◆ **DATA UNDER STUDY**
──────────
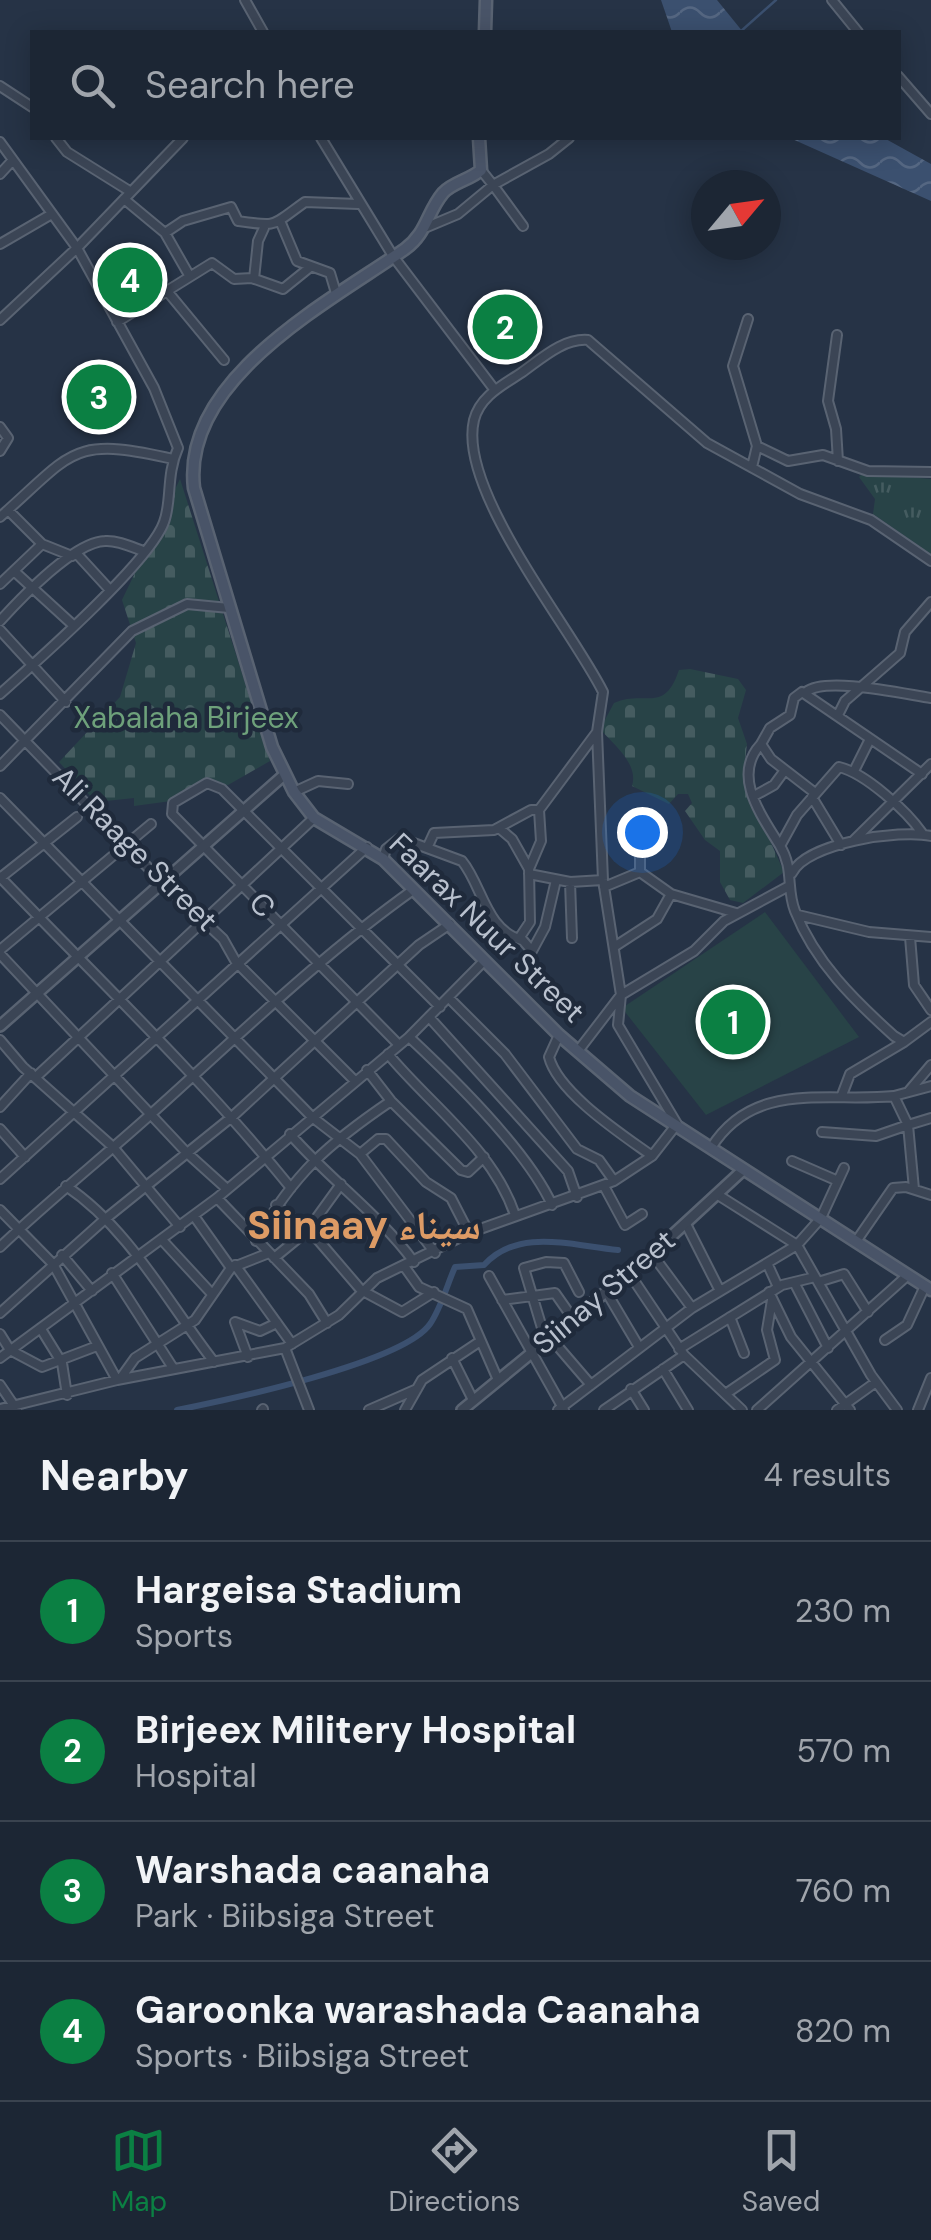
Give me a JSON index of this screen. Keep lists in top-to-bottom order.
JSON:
──────────
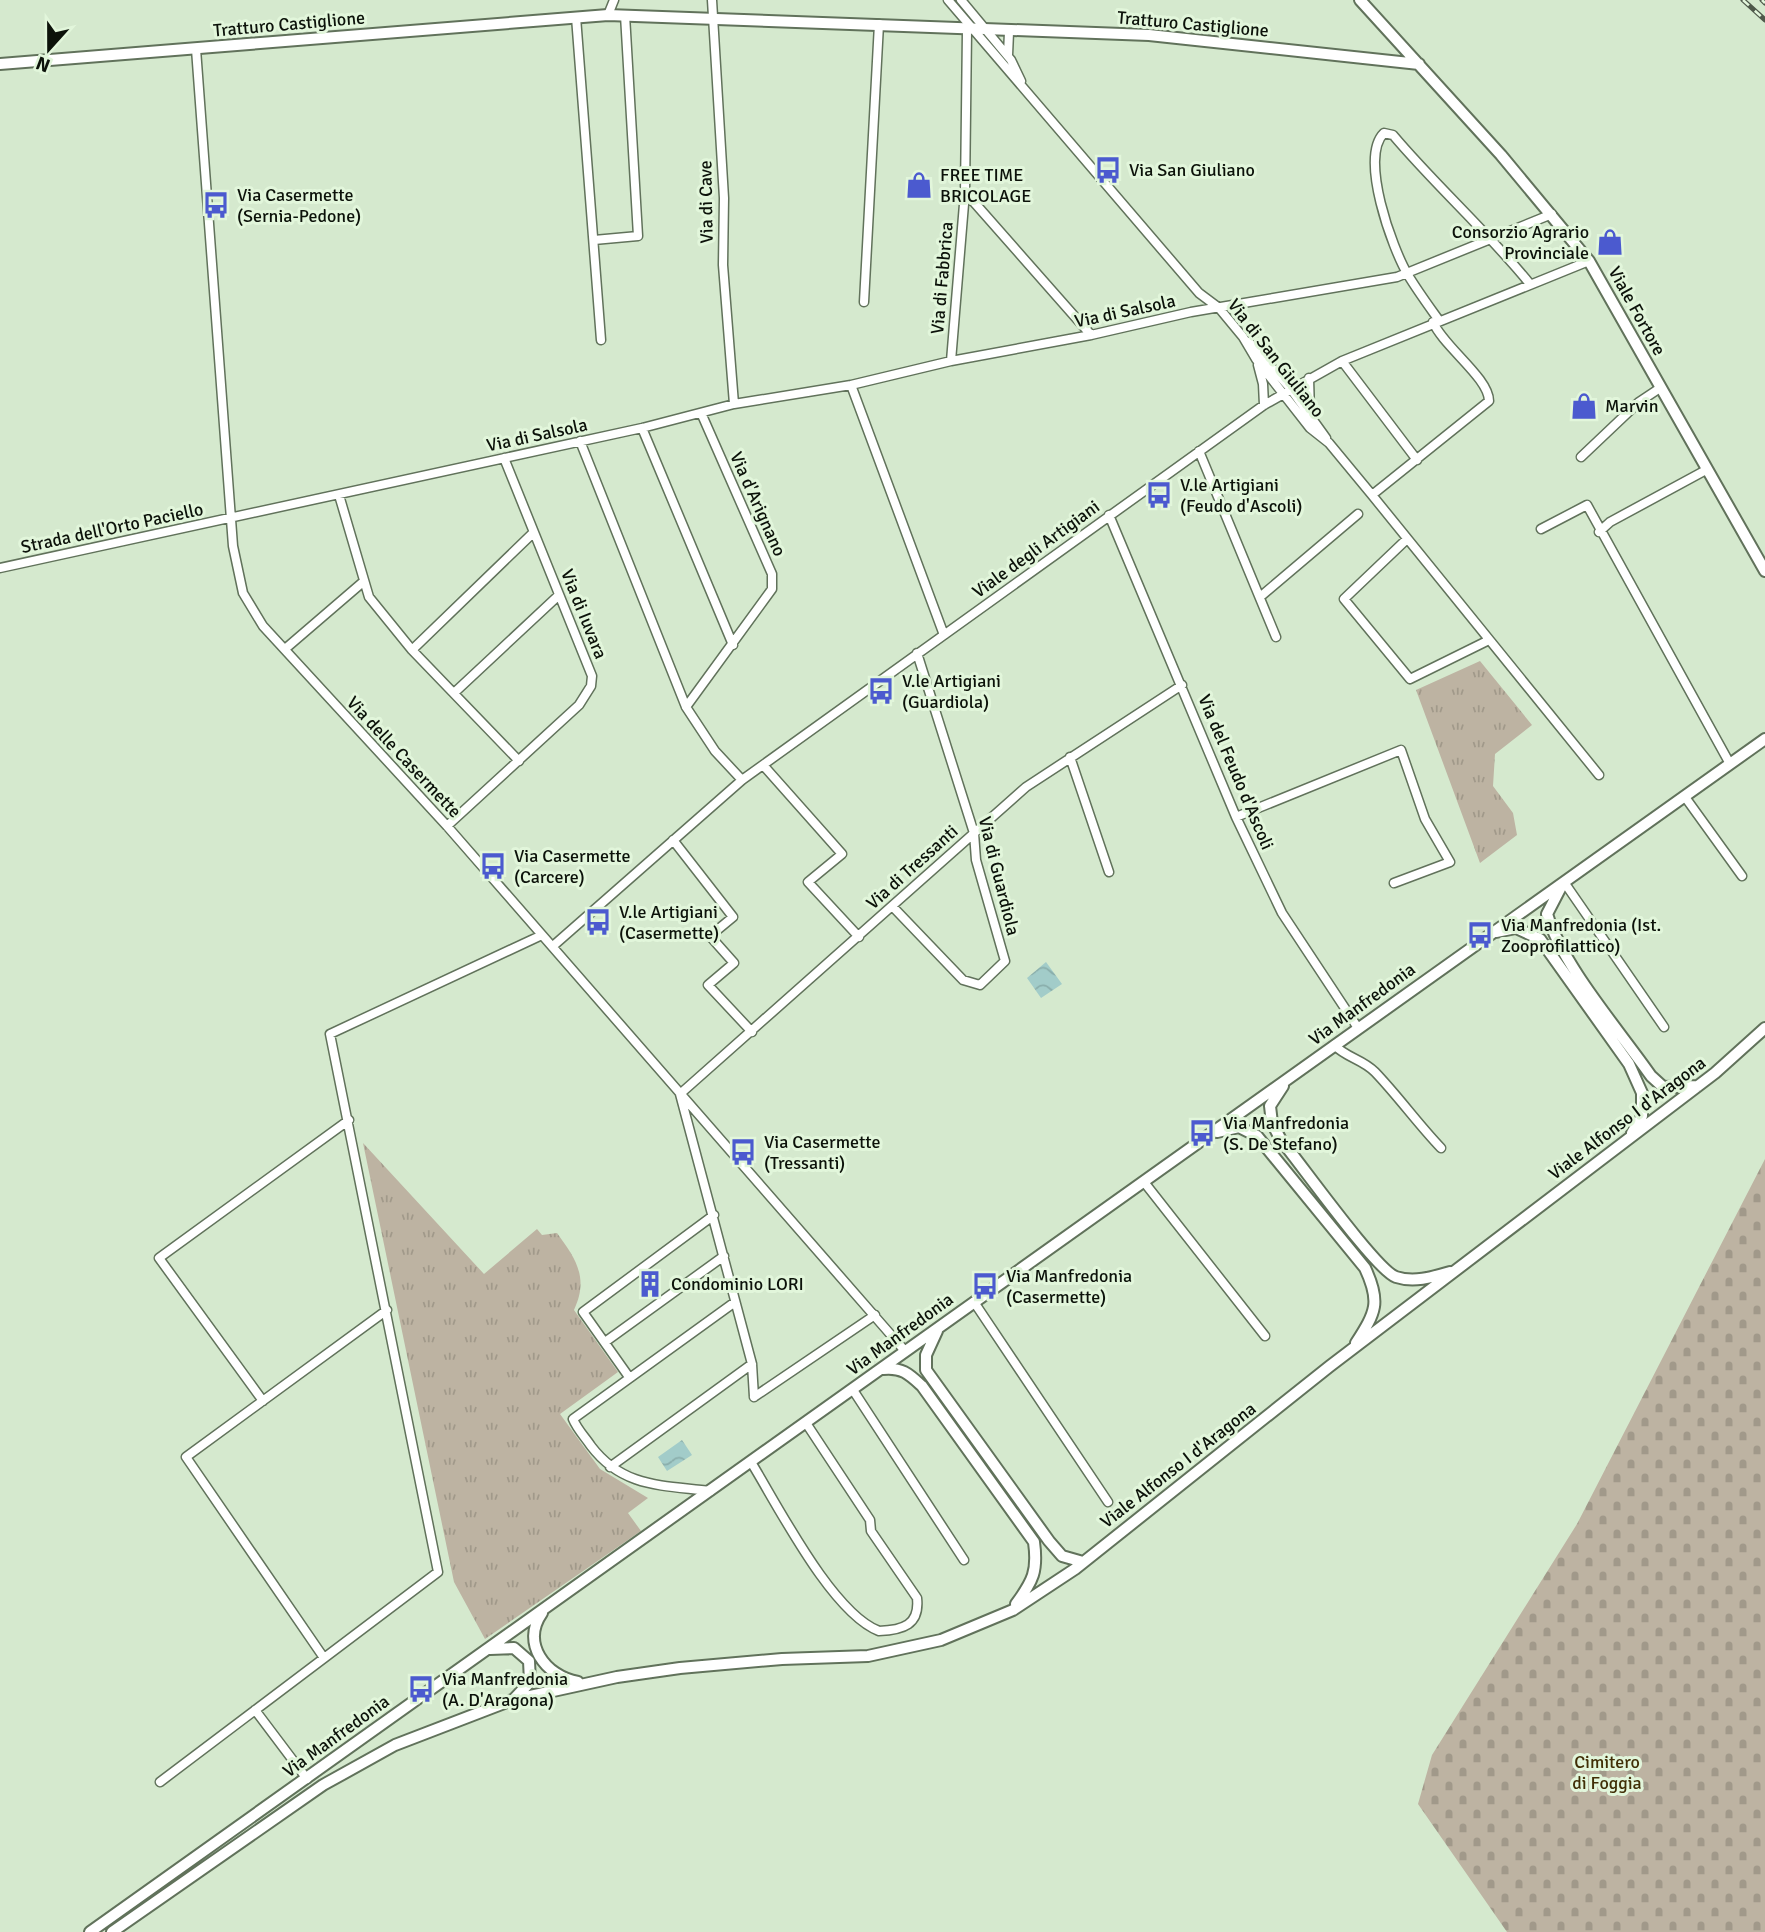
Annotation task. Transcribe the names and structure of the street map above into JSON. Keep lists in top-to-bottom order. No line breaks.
──────────
◆ **DIRECTIONS**
Only one number is wanted: how many lines of the listing above hold the word "lists".

◆ **REPLY TO THE EXERCISE**
2